* Change detection data *
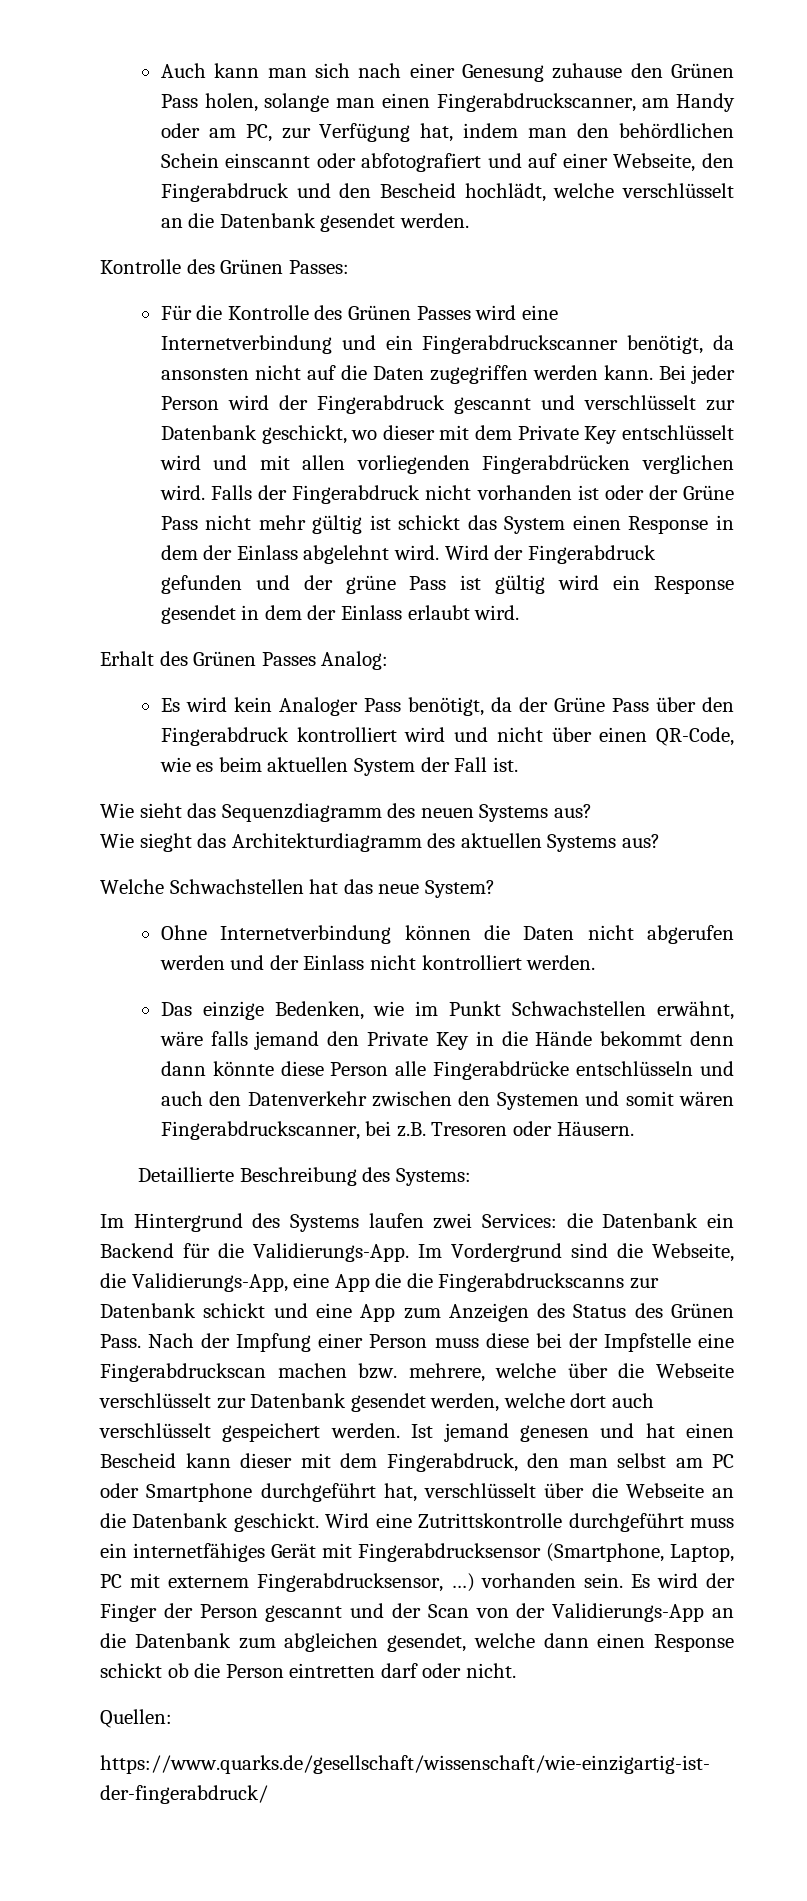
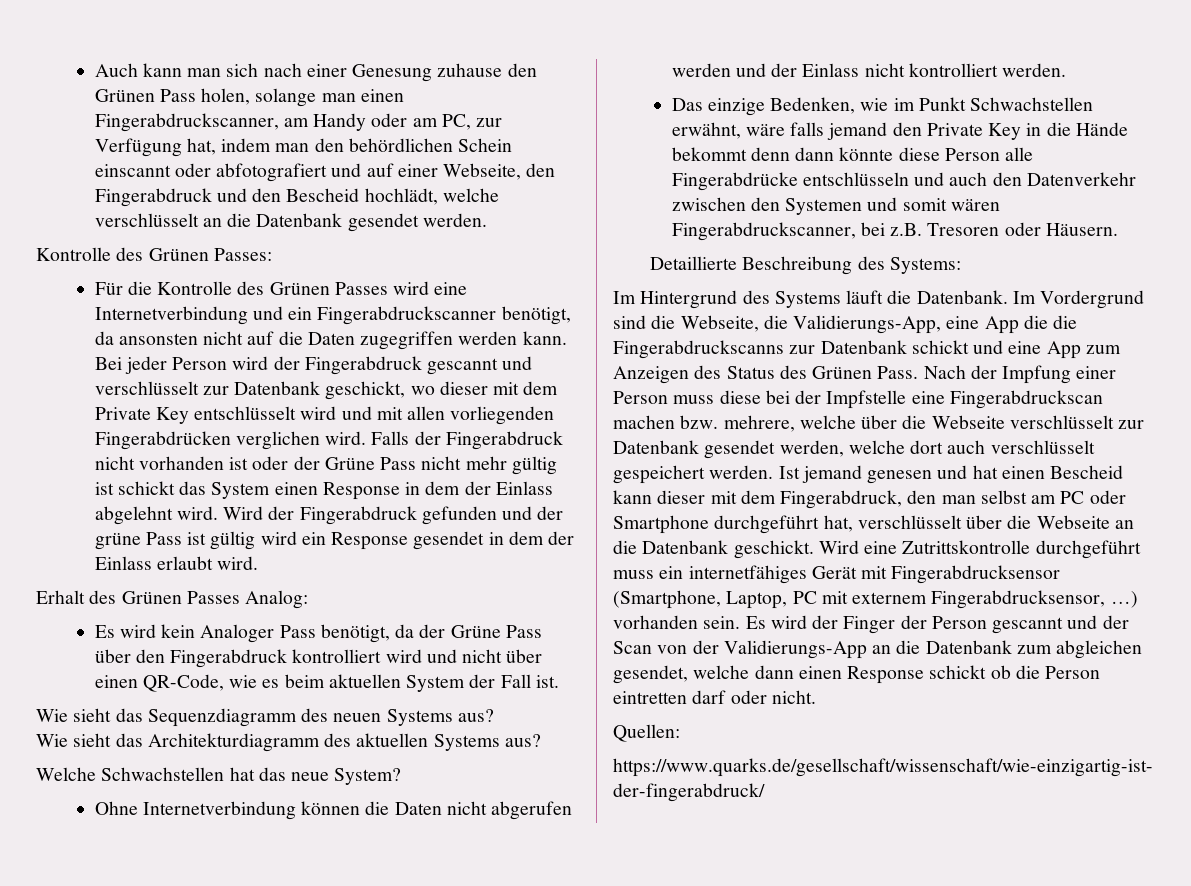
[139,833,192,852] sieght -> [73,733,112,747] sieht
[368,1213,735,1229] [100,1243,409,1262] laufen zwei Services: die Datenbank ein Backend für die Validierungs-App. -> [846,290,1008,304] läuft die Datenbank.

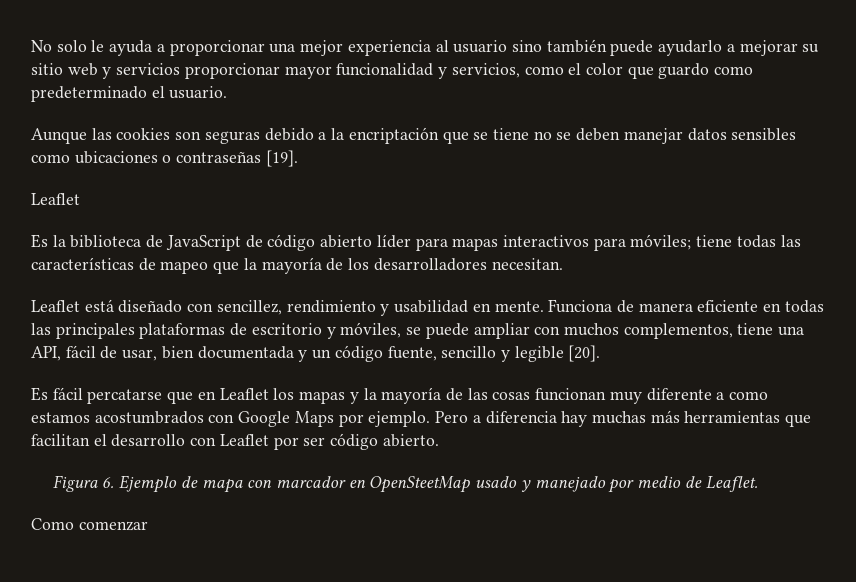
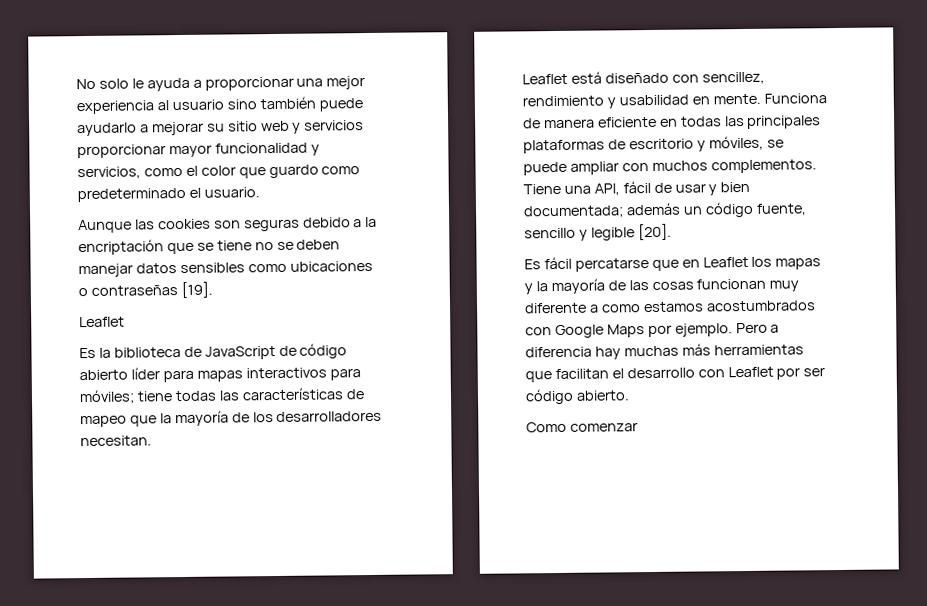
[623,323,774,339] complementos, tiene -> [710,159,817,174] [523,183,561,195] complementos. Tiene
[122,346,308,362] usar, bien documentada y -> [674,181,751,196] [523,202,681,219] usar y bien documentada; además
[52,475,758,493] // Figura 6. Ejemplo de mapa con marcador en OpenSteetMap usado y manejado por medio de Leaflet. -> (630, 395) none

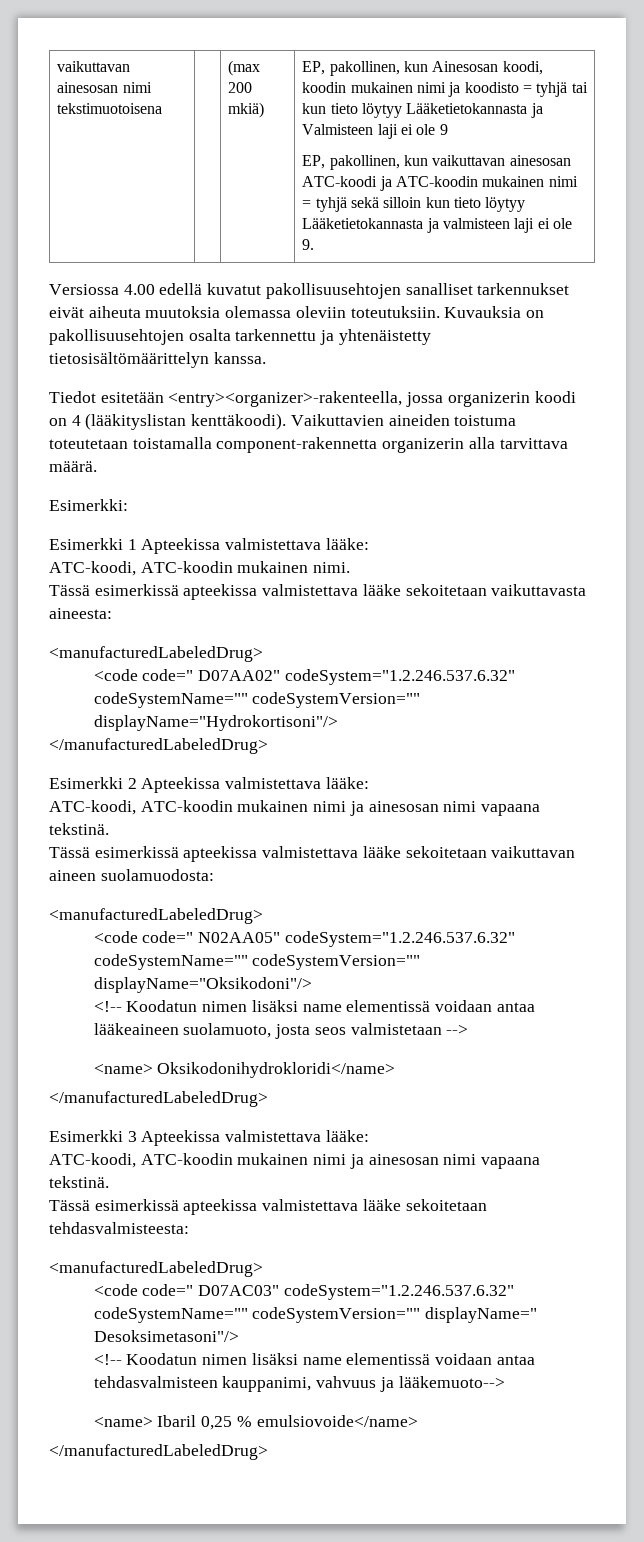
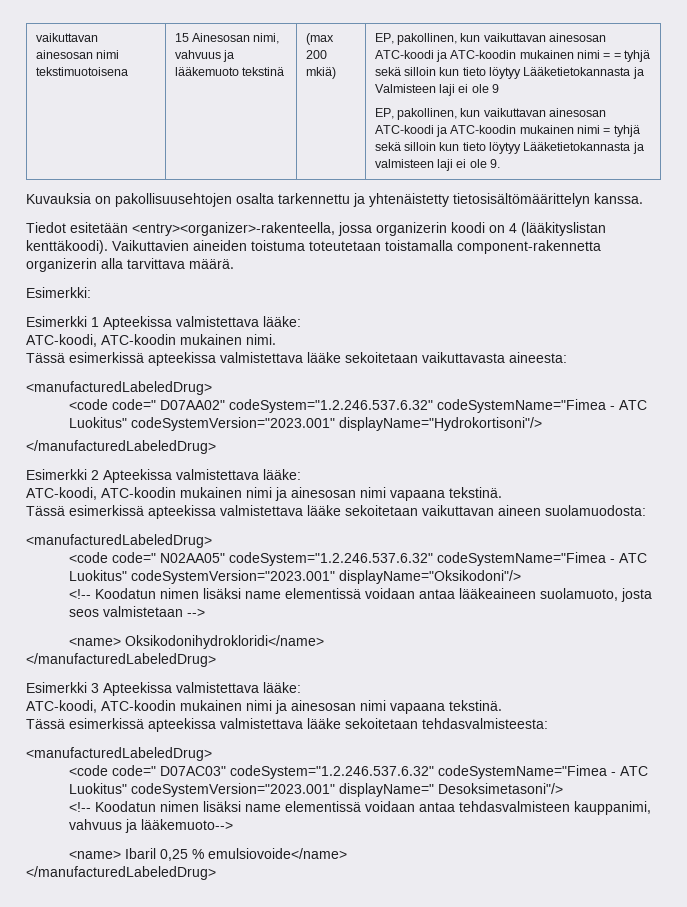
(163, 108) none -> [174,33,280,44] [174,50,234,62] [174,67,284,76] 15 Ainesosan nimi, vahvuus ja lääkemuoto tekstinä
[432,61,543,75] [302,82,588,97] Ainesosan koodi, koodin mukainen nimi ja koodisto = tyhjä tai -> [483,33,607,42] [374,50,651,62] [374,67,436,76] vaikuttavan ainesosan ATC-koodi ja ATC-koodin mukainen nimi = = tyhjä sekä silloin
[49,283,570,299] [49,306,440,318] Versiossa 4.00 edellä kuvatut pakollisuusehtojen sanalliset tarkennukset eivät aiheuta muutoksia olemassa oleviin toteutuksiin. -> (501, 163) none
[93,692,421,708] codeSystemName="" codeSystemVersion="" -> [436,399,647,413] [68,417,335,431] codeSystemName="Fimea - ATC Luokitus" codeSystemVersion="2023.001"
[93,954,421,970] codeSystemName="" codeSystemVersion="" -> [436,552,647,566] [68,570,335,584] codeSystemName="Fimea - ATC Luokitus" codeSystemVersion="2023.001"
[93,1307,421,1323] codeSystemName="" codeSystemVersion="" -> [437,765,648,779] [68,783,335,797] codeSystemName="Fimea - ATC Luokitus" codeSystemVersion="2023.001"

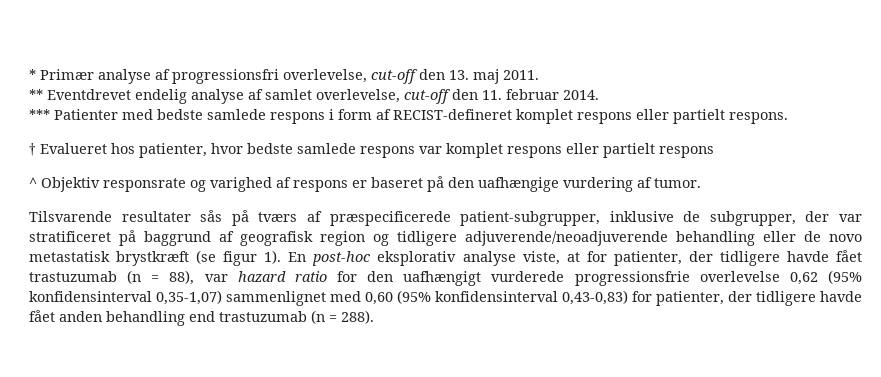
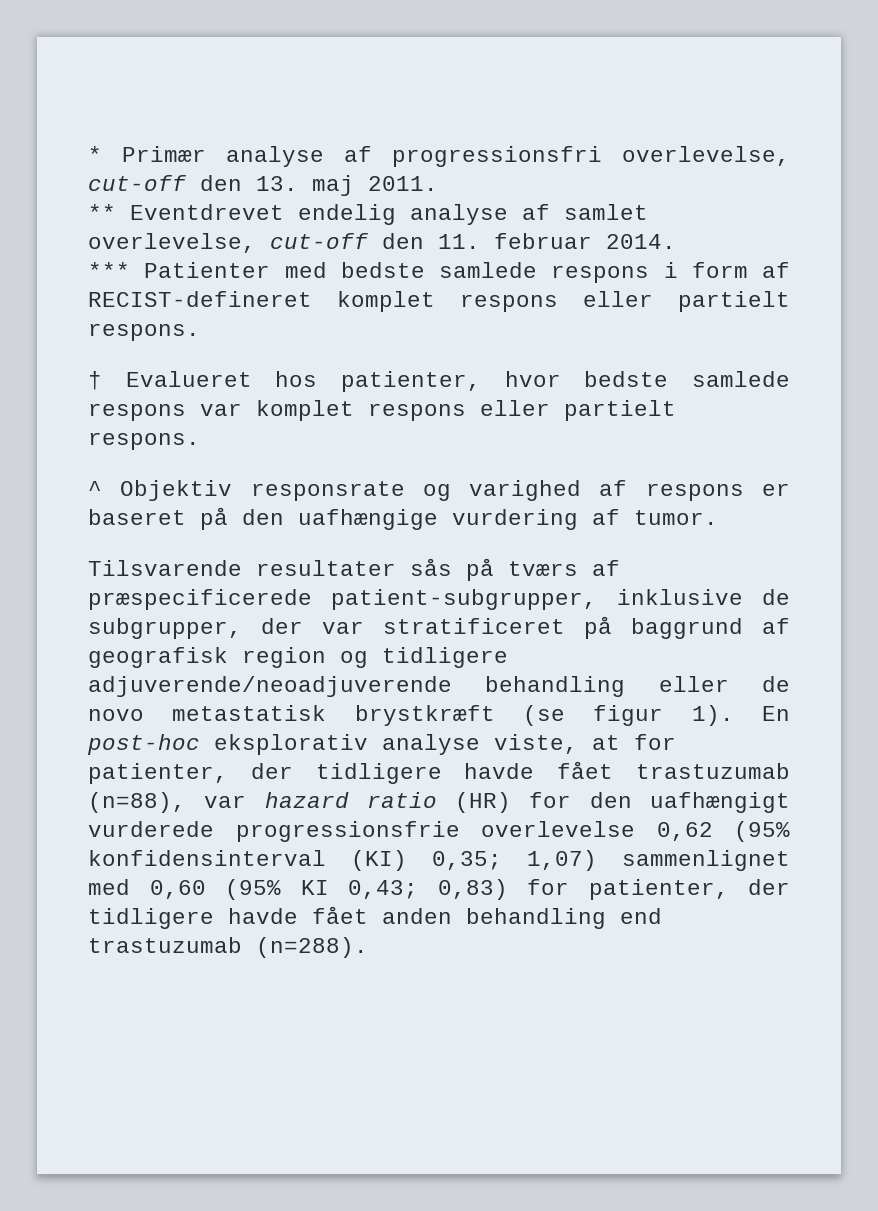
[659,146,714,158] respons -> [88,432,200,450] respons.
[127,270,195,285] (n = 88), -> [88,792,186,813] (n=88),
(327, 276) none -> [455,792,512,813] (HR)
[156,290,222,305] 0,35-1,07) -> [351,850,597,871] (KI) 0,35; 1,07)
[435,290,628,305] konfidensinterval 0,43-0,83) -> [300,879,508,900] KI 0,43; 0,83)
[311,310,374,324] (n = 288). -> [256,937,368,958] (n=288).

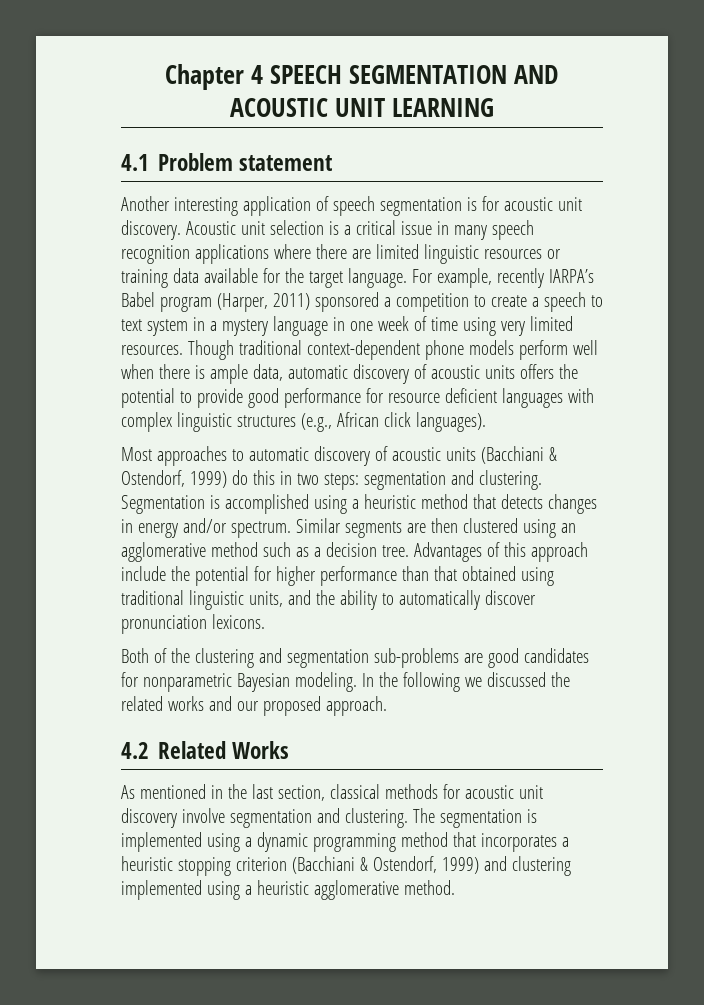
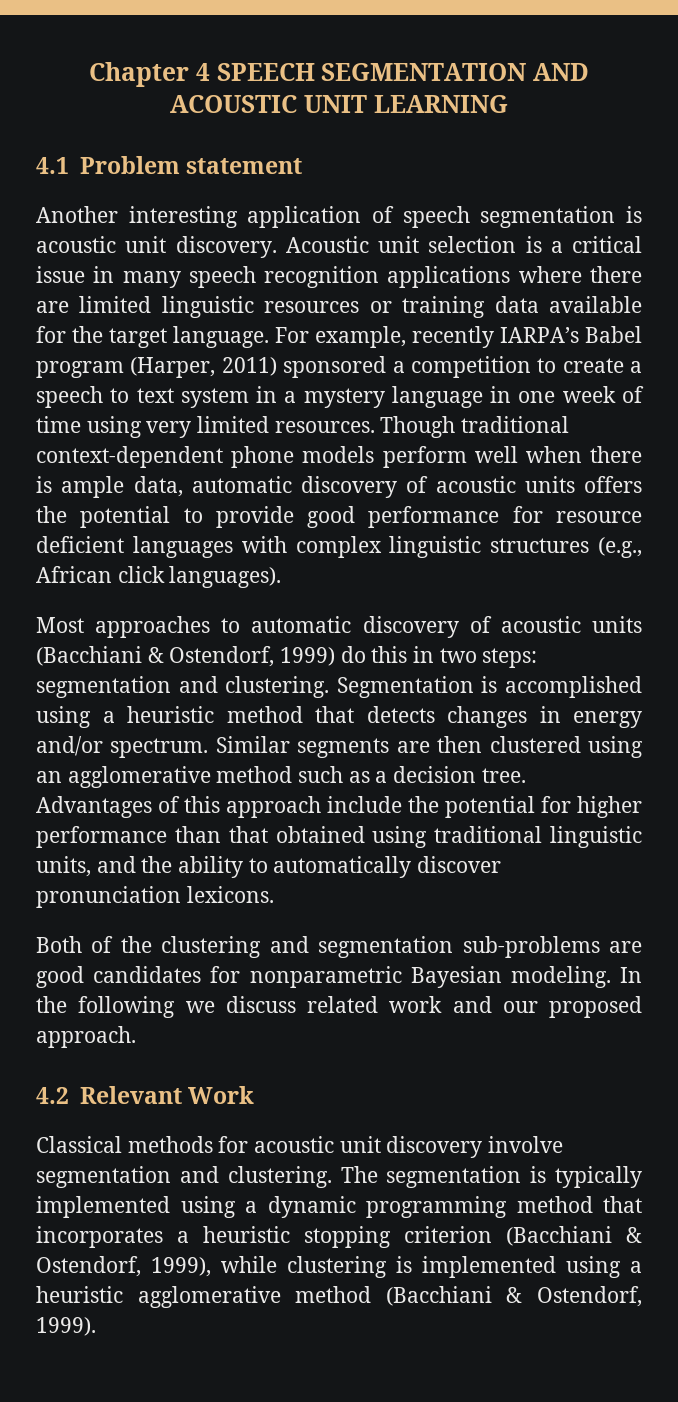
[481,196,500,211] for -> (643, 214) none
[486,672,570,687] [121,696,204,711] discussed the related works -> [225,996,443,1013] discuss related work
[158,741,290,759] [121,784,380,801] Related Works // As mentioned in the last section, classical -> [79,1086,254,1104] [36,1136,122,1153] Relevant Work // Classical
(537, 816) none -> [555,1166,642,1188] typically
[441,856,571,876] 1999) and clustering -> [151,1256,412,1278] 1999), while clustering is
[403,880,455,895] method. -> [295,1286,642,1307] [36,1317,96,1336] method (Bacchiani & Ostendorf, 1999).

* What you will do *
Without altering a word, return all of the records above and leave out their pictures.

* Solution *
[139,833,192,852] sieght -> [73,733,112,747] sieht
[368,1213,735,1229] [100,1243,409,1262] laufen zwei Services: die Datenbank ein Backend für die Validierungs-App. -> [846,290,1008,304] läuft die Datenbank.

[623,323,774,339] complementos, tiene -> [710,159,817,174] [523,183,561,195] complementos. Tiene
[122,346,308,362] usar, bien documentada y -> [674,181,751,196] [523,202,681,219] usar y bien documentada; además
[52,475,758,493] // Figura 6. Ejemplo de mapa con marcador en OpenSteetMap usado y manejado por medio de Leaflet. -> (630, 395) none

(163, 108) none -> [174,33,280,44] [174,50,234,62] [174,67,284,76] 15 Ainesosan nimi, vahvuus ja lääkemuoto tekstinä
[432,61,543,75] [302,82,588,97] Ainesosan koodi, koodin mukainen nimi ja koodisto = tyhjä tai -> [483,33,607,42] [374,50,651,62] [374,67,436,76] vaikuttavan ainesosan ATC-koodi ja ATC-koodin mukainen nimi = = tyhjä sekä silloin
[49,283,570,299] [49,306,440,318] Versiossa 4.00 edellä kuvatut pakollisuusehtojen sanalliset tarkennukset eivät aiheuta muutoksia olemassa oleviin toteutuksiin. -> (501, 163) none
[93,692,421,708] codeSystemName="" codeSystemVersion="" -> [436,399,647,413] [68,417,335,431] codeSystemName="Fimea - ATC Luokitus" codeSystemVersion="2023.001"
[93,954,421,970] codeSystemName="" codeSystemVersion="" -> [436,552,647,566] [68,570,335,584] codeSystemName="Fimea - ATC Luokitus" codeSystemVersion="2023.001"
[93,1307,421,1323] codeSystemName="" codeSystemVersion="" -> [437,765,648,779] [68,783,335,797] codeSystemName="Fimea - ATC Luokitus" codeSystemVersion="2023.001"

[659,146,714,158] respons -> [88,432,200,450] respons.
[127,270,195,285] (n = 88), -> [88,792,186,813] (n=88),
(327, 276) none -> [455,792,512,813] (HR)
[156,290,222,305] 0,35-1,07) -> [351,850,597,871] (KI) 0,35; 1,07)
[435,290,628,305] konfidensinterval 0,43-0,83) -> [300,879,508,900] KI 0,43; 0,83)
[311,310,374,324] (n = 288). -> [256,937,368,958] (n=288).

[481,196,500,211] for -> (643, 214) none
[486,672,570,687] [121,696,204,711] discussed the related works -> [225,996,443,1013] discuss related work
[158,741,290,759] [121,784,380,801] Related Works // As mentioned in the last section, classical -> [79,1086,254,1104] [36,1136,122,1153] Relevant Work // Classical
(537, 816) none -> [555,1166,642,1188] typically
[441,856,571,876] 1999) and clustering -> [151,1256,412,1278] 1999), while clustering is
[403,880,455,895] method. -> [295,1286,642,1307] [36,1317,96,1336] method (Bacchiani & Ostendorf, 1999).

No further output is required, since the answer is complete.